• SOURCE MATERIAL
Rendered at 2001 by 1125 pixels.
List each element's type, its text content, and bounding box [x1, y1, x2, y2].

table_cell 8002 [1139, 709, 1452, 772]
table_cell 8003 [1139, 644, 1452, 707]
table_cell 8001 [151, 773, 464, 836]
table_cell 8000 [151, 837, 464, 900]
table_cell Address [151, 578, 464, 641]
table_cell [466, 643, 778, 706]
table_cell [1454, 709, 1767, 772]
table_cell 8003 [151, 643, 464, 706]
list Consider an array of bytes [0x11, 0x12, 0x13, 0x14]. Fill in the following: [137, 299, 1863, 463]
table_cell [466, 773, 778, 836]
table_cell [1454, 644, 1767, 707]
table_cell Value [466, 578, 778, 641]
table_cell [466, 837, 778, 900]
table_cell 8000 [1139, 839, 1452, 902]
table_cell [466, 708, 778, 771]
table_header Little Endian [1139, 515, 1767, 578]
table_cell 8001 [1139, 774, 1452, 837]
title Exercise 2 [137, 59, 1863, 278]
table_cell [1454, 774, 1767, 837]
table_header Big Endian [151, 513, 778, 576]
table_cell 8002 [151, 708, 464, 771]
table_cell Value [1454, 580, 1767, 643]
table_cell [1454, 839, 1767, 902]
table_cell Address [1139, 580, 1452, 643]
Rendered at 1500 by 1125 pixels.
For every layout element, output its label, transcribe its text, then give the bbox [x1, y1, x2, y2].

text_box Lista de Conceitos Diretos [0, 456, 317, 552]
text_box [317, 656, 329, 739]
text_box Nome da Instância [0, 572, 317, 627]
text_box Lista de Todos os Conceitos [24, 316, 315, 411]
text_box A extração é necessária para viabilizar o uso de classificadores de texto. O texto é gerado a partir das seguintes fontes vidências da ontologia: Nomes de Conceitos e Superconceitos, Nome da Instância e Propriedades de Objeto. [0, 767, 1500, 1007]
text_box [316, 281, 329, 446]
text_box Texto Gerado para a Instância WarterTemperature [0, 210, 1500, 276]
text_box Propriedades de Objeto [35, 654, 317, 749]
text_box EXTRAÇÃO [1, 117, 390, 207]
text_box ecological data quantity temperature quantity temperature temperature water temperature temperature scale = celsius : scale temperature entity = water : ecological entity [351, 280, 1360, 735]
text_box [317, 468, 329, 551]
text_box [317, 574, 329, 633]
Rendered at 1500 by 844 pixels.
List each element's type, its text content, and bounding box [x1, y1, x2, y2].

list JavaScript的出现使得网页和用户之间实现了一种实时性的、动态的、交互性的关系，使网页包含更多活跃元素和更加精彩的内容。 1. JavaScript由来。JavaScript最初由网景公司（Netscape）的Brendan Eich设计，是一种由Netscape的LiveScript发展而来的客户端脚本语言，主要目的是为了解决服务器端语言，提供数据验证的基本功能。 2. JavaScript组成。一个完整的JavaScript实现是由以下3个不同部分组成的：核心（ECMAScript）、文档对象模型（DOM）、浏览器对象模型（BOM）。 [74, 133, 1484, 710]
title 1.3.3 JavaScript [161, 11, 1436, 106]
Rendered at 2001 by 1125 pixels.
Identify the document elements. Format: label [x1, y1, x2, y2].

• WHAT TO DO
Where a line of the data holds the word "Rendered", copy that line.

• PROBLEM SOLUTION
Rendered at 2001 by 1125 pixels.
Rendered at 1500 by 1125 pixels.
Rendered at 1500 by 844 pixels.
Rendered at 2001 by 1125 pixels.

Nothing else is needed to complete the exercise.